Payal Mago, director, Campus of Open Learning, said, “This centre will house a media centre and will provide online and experiential learning courses to students. To enhance the employability of students of the School of Open Learning (SOL), these will be skills-based courses and tailored as per their needs.” For instance, she said, many of the SOL students were pursuing graduation while also handling their family businesses and the centre might offer a course on how to run a family business and increase profitability. “Students will also get to learn basic computer skills and some languages that will help them,” she said.

To start with, the centre will offer three diploma courses –journalism (English and Hindi), post graduate diploma in library automation services, and mushroom cultivation.

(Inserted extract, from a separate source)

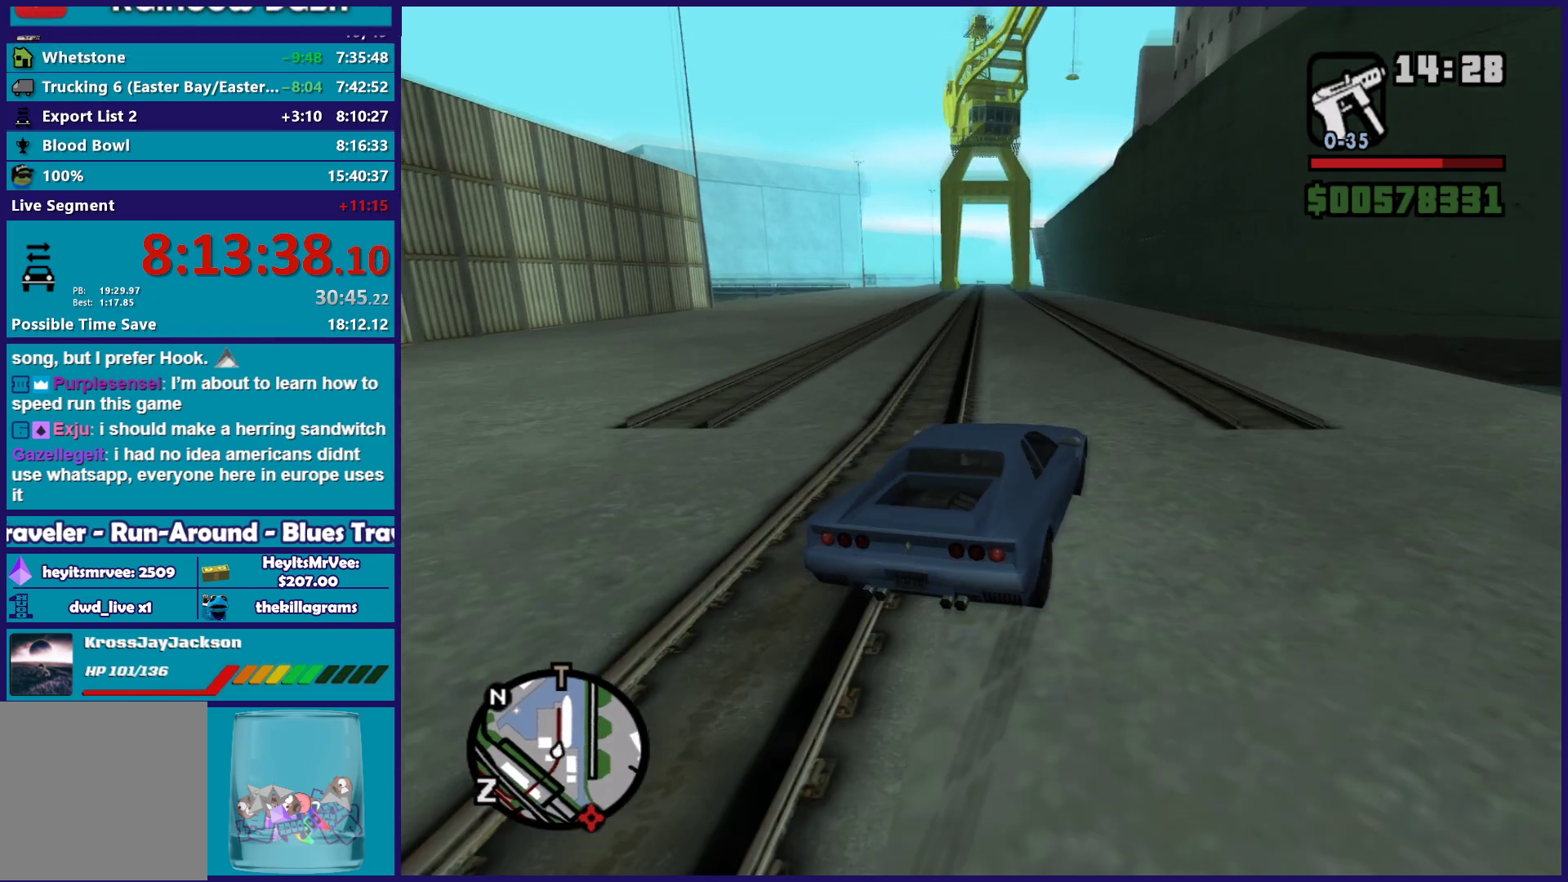
{"buttons": ["R2"], "left_stick": "up-left", "right_stick": "down-left", "events": [[233, "left_stick", "up-left"], [400, "left_stick", "center"], [500, "left_stick", "up-left"]]}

There will be a mix of online and offline classes – either 50-50 per cent or 60-40 per cent, she said.

“Students will get hands-on learning. For instance, in journalism, they will have to do internships, and in mushroom cultivation, they will be taught how to cultivate five types of mushrooms, and for that, we have identified five nodal points,” Mago said.

The journalism course will be carried out in collaboration with Delhi University’s Hansraj College while for the other courses, experts have been identified.

Nominal charges will be levied on the courses, Mago said, and they will be run on a no-profit basis, she said.

The courses will be in accordance with the National Education Policy, according to the agenda of the meeting.

In a related development, the Delhi University Teachers’ Association said its members will boycott classes on Tuesday to demand one-time regulation for the absorption of ad hoc and temporary teachers. It said they will stage a protest outside the venue of the academic council meeting.